Can you make sure there are no port conflicts in the appliances.xml? If possible, please attach a copy of your appliances.xml.

DanielALS commented 5 years ago

Thanks, I'm going have our network people check for conflicts. I don't feel comfortable posting the IP addresses here. I did diff the potential problem xml with the production copy and they are identical (which is good).

Assuming I get a final error determined, is it possible to come up with a more detailed exception message ? I'll try my hand at a PR, I won't feel bad if you reject it.

Cheers

slacmshankar commented 5 years ago

No worries.
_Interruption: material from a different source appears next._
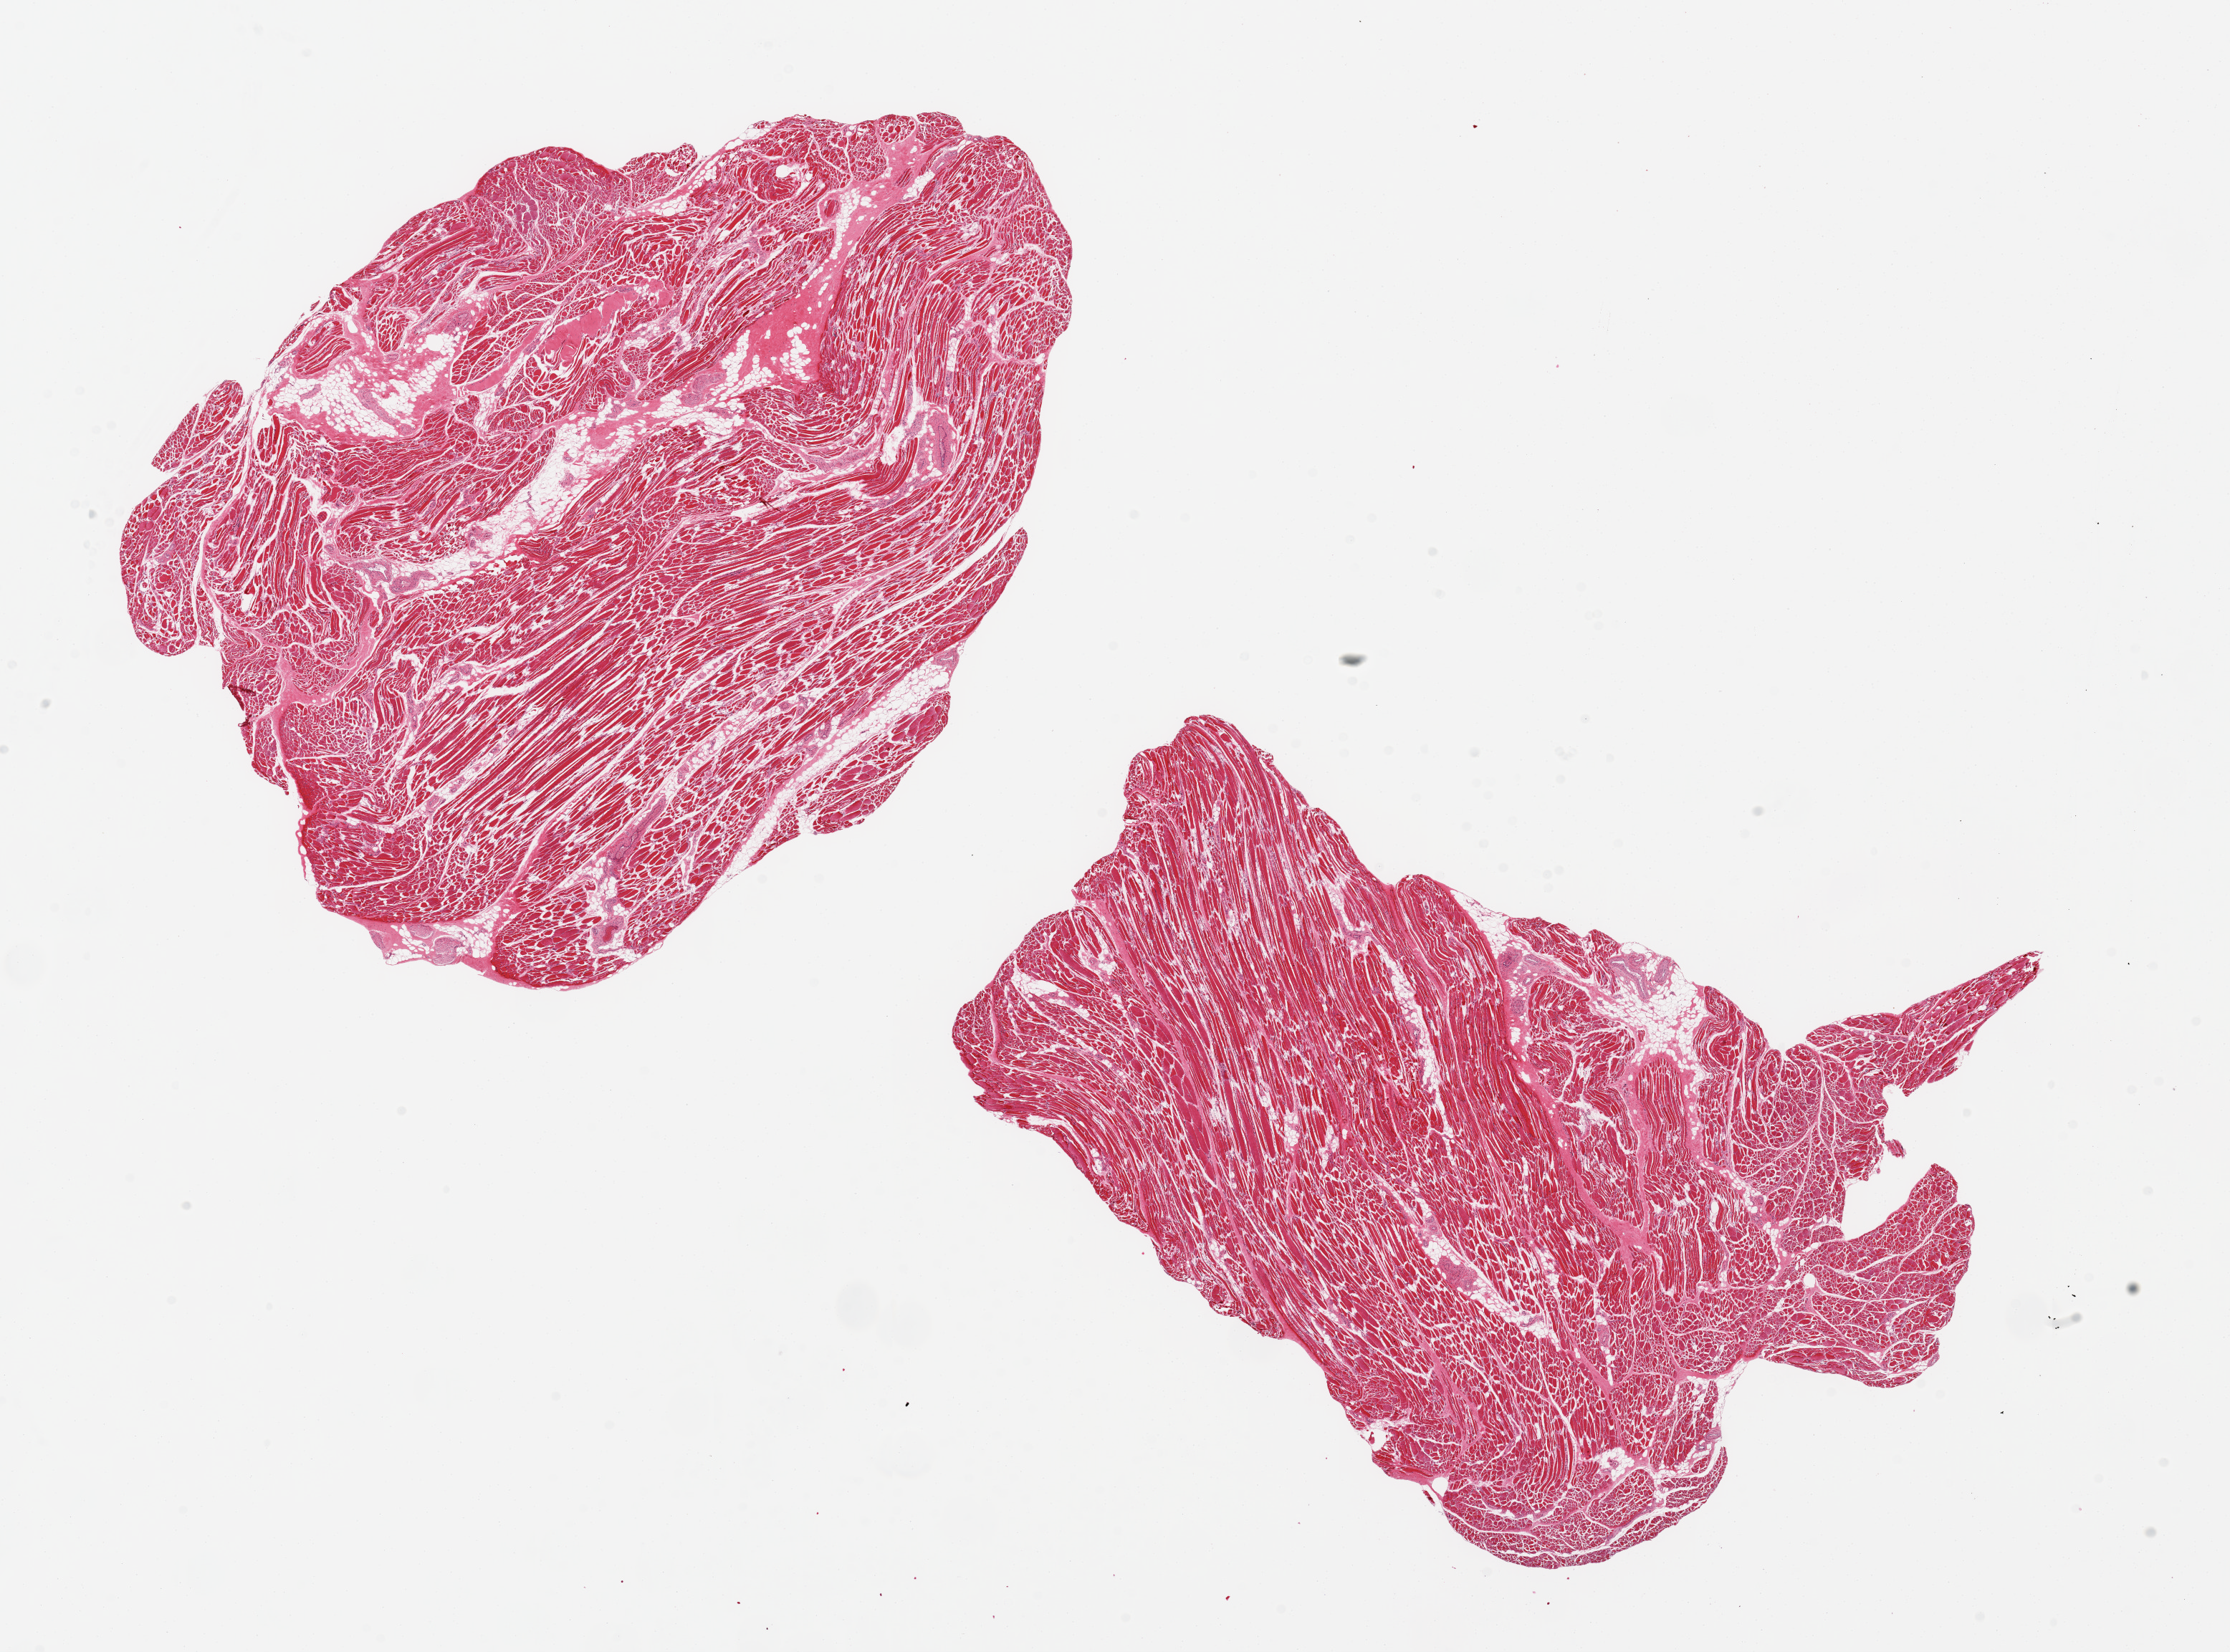
Digitized haematoxylin and eosin-stained section — whole scanned area (about 24.6 x 18.2 mm) shown as a low-resolution overview; PAXgene-fixed paraffin-embedded (PFPE) section; target tissue: skeletal muscle; tissue donor sample. Male donor.
• review note (as recorded): 2 pieces 11x8 & 11x9mm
Make sure the ports do not conflict with anything else.. There is not much information as to why Hz did not start; but most of the time this has to do with port conflicts and the like.

DanielALS commented 5 years ago

I can't find any port conflicts. The host I'm running my appliance on also runs Phoebus. Do clustered Appliances need to use the exact same snap shot ? That might be an issue.

slacmshankar commented 5 years ago

Do clustered Appliances need to use the exact same snap shot ? I would say yes. I tend to upgrade the underlying clustering jars a little bit more frequently than the rest. And the internal protocols (specific to clustering) do change with versions of the jar; so I would lean towards using the same version for the cluster.

DanielALS commented 5 years ago

I installed the exact same snapshot and tomcat versions. Clustering now works.

I didn't separately test matching AA snapshot and matching Tomcat versions though.I suppose it's somewhat obvious as a best practice, but if you forget to check, it could be a gotcha.